Стриженную шерсть жена Грубе собирала и в день рождения мужа дарила ему всегда носки и напульсники из этой шерсти.
Дом мирового судьи помещался рядом с домом, где жили Трубины, и они давно уже проделали в заборе сада лазейку и сдружились с этим пуделем.
Он прибегал в сад, они кормили его колбасой и сахаром и обучали разным штукам. Пудель этот нередко доставлял нам веселые минуты. Чему он ни выучился? Ходил на задних лапах, прыгал через наши спины, притворялся мертвым, и мы подолгу забавлялись
с ним, о чем и не подозревали почтенные Грубе и знала только их прислуга.
И вот, как-есть накануне экзамена по русскому к которому почти нечего было и готовиться, мы собрались в саду Трубина, заканчивая приготовления ко дню 11 мая. Я набивал римские свечи, Прохоров готовил мякоть и сортировал " звезды", Петр приготовлял станки для ракет, а Григорий на толстой, оберточной бумаге, натянутой на деревянную раму в форме арки, в качестве художника, расписывал транспарант. В руках у него были кисти, у ног, на земле, стояли горшочки с клеевой краскою. Григорий, действительно, рисовал недурно, и декорация должна была произвести эффект.
И вдруг среди нас с веселым лаем появился Каро. При блеске майского дня, он производил впечатление совершенного франта.
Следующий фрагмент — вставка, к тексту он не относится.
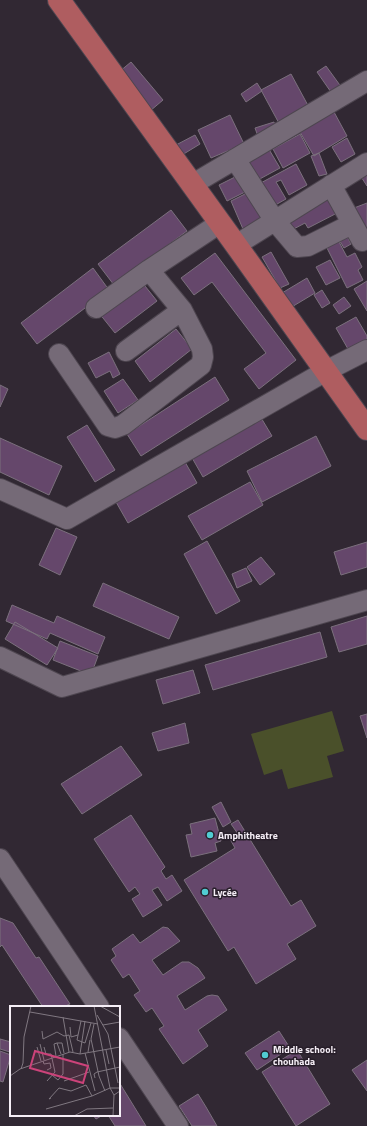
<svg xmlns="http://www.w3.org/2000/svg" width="367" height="1126" font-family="'Titillium Web',sans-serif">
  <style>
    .green { fill: #4a502a }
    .building { fill: #65476b; stroke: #7b707d }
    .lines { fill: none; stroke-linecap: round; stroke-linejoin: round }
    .minor-casing { stroke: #4e4650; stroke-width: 22 }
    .major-casing { stroke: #4e4650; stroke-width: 24 }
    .minor { stroke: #756a77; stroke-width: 20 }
    .major { stroke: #af5d60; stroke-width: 22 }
    .poi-dot { fill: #51ccd2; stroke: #271e29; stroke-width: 1.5 }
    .labels { text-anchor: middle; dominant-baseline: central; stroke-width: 3; stroke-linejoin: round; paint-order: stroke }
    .poi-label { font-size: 10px; font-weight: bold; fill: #f6eff7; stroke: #271e29; text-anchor: start }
    .inset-road { fill: none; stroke: #807881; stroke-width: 1 }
    .view { fill: #cc437a; fill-opacity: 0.15; stroke: #cc437a; stroke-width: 2 }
    .inset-edge { fill: none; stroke: #f6eff7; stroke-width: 2 }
  </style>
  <rect width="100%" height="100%" fill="#312833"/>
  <!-- green -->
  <path class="green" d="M332 711 344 751 327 756 333 777 288 789 282 769 264 775 251 734Z"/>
  <!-- building -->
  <path class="building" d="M131 62 163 100 150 111 119 72Z
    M326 66 342 88 333 95 317 72Z
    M291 74 311 111 281 127 261 90Z
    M257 83 262 91 246 102 241 94Z
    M334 112 347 136 314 156 300 132Z
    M230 115 244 144 211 158 198 130Z
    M274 122 277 133 259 139 255 128Z
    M300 134 310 153 283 168 273 149Z
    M195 135 200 144 182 155 176 145Z
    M347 138 355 154 341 162 332 147Z
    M267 146 280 168 256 181 244 159Z
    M319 153 327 174 319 176 311 156Z
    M296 164 307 185 289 195 281 180 276 182 286 199 270 208 257 185Z
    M367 166V186L358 172Z
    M237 176 245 192 227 201 219 185Z
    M249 192 262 221 243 229 231 201Z
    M331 196 339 212 308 228 305 223 288 232 283 222Z
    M367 203V231L354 208Z
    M171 210 187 231 114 285 98 264Z
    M346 234 351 244 344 248 338 238Z
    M338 240 347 257 355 253 362 267 358 270 363 280 347 288 326 246Z
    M271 252 289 284 280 288 262 257Z
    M215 253 296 360 259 389 244 369 266 353 212 282 194 295 181 278Z
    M330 260 340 278 326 285 316 267Z
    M93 268 109 290 37 344 21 323Z
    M307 278 315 293 285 311 277 296Z
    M141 281 157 301 115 333 99 313Z
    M367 281V311L354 289Z
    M322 290 330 303 322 308 314 295Z
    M344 297 351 306 339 314 333 305Z
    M356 317 367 336V347L352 356 336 328Z
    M176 329 192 349 150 382 135 361Z
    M109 352 120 374 113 378 110 371 96 378 88 363Z
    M215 377 229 400 141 456 127 434Z
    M123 379 138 400 118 413 104 391Z
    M0 385 8 389 0 407Z
    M260 416 272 436 203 477 191 456Z
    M87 425 115 470 95 482 67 437Z
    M316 436 331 466 262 502 247 471Z
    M0 438 62 466 49 495 0 472Z
    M185 462 197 483 128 523 116 502Z
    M250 482 263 505 202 540 188 516Z
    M56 528 77 537 60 575 39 565Z
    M207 541 240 601 216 614 184 554Z
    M367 542V567L341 575 334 552Z
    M261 557 275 574 260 585 247 567Z
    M246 568 252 581 237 588 232 574Z
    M103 583 179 617 169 639 93 606Z
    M12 605 54 623 57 616 105 637 98 654 50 633 47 639 6 621Z
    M367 616V644L339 652 331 627Z
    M15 622 58 648 47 665 5 639Z
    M320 632 327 657 213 690 205 665Z
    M60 641 98 656 91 675 53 660Z
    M193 670 200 693 163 704 156 680Z
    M367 714V738L360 716Z
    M185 723 189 743 158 751 152 733Z
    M121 746 142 775 82 814 61 784Z
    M221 802 231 822 223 827 212 807Z
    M131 815 165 867 161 871 166 879 172 875 182 891 167 901 158 887 152 890 162 905 143 917 132 899 140 894 135 887 129 892 94 839Z
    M215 818 221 841 215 843 217 851 191 857 186 835 192 834 190 824Z
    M238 820 291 906 301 900 316 926 287 944 296 959 256 984 234 947 228 951 184 880 235 848 230 839 238 834 231 824Z
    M0 918 13 923 36 958 39 957 70 1004 67 1005 68 1007H43L2 945 0 947Z
    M163 927 168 928 180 941 152 960 163 975 182 962H189L198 968 205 978 177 996 185 1010 207 996 212 995 218 996 227 1010 198 1030 208 1046 183 1064 159 1029 164 1026 152 1008 146 1012 134 995 140 991 129 974 123 978 111 960 116 956 112 949 133 934 140 943Z
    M279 1031 290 1048 257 1070 245 1053Z
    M0 1039 11 1042 10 1052 0 1049Z
    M297 1050 330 1104 296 1126 262 1072Z
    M0 1051 11 1055 3 1082 0 1081Z
    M367 1060V1091L352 1070Z
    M119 1082 146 1126H115L108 1115H119Z
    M198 1094 206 1107 217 1126H192L179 1106Z
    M93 1115H103L96 1119Z"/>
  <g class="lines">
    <defs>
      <path id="minor" d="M235 159 275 221 297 247 308 246 352 224
        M193 184 367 81
        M331 185 362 241
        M236 245 367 163
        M96 308 149 270
        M126 351 182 310
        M59 354 108 426 115 428 123 425 201 365 203 357 202 349 182 310 149 270 220 223
        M0 489 67 519 326 371 367 350
        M0 657 62 687 367 600
        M0 859 99 1007
        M119 1038 178 1126"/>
      <path id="major" d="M59 0 236 245 367 429"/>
    </defs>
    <!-- minor casing -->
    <use href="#minor" class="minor-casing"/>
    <!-- major casing -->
    <use href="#major" class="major-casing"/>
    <!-- minor -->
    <use href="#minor" class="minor"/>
    <!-- major -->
    <use href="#major" class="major"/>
  </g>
  <!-- markers -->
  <g class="poi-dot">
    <circle cx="210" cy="835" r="4"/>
    <circle cx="205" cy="892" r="4"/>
    <circle cx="265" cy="1055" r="4"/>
  </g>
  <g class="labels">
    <!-- poi labels -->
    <g class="poi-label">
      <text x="218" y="835">Amphitheatre</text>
      <text x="213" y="892">Lycée</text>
      <text x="273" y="1049">Middle school:<tspan x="273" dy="12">chouhada</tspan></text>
    </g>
  </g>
  <!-- overview -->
  <g transform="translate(10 1006)">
    <rect width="110" height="110" fill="#312833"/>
    <path class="inset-road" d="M84 0 100 82H110M90 0 110 11M20 6 88 18M87 9 98 28 108 77M53 11 59 46M71 15 67 34 75 37 81 17M84 18 81 33 89 70 95 85M93 19 110 16M60 21 61 31 68 29M32 25 33 33 47 26 54 30 59 29 63 46M47 37H52L54 47M30 38 34 54M27 41 31 55M34 41 36 48H41L45 66 37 75M93 44 110 41M96 44 99 58M78 46 80 34M75 47 85 85M70 48 75 15M46 50 44 38 47 37 51 48M33 55 34 58 40 57 41 62 37 64M10 63 60 46 70 48 93 44M11 63 13 57 14 31 21 0M42 69 48 74 53 68V48M0 70 10 63M85 72 84 68 87 66 110 61M54 75 79 66M41 92 39 93 49 82 61 85 76 79 82 90 100 82 104 89M36 103 82 90M64 110 77 103 103 102M103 110 104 89 110 85"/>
    <path class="view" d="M25 45 78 60 73 77 20 62Z"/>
    <rect width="110" height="110" class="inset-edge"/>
  </g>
</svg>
Белая, как кипень, пушистая шерсть его закручивалась колечками и сверкала на груди и лопатках, в то время, как спина и ноги, гладко выстриженные, были нежно-розоватого цвета. На ногах у него внизу -- словно изящные гамаши из оставленной пушистой шерсти; на нервном розовом хвосте -- султан; морда, чисто выстриженная, украшалась усами и бровями, и он, с умными, ласковыми глазами, веселый, ловкий, был, действительно, прекрасивым псом.
Петр тотчас достал кусок колбасы, положил ему на нос и стал читать азбуку:
– - Аз, буки, веди, глагол, добро, есть!
– - и только при этом слове Каро высоко подбросил кусок, словил его в рот и опять весело завилял хвостом.
– - Стойте, братцы!
– - вдруг закричал Григорий: -- я из него сейчас страшнейшего зверя сделаю!
Мы заинтересовались.
– - А, ну!
– - сказал Петр.
Григорий подманил Каро, посадил его на задние лапы, и обмакнул кисть в красную краску.
Прежде всего, -- страшная, разверстая пасть!
– - объявил он, и от краев губ по выстриженным скулам изящного Каро провел до самых ушей полосы красной краской. И сразу получилось впечатление ужасного: словно этот громадный зев с кроваво-красными губами может раскрыться во всю величину головы.
– - Теперь сатанинские очи!
– - и Григорий быстро обвел красной и синей красками вокруг глаз Каро.
И, наконец, пустим его в радугу и число зверийо!
– - и, под общий хохот, он начертил на боках Каро роковое число 666, провел вдоль хребта зеленую полосу. по бокам пустил лучи красной, желтой и синей красками и отошел полюбоваться своим искусством.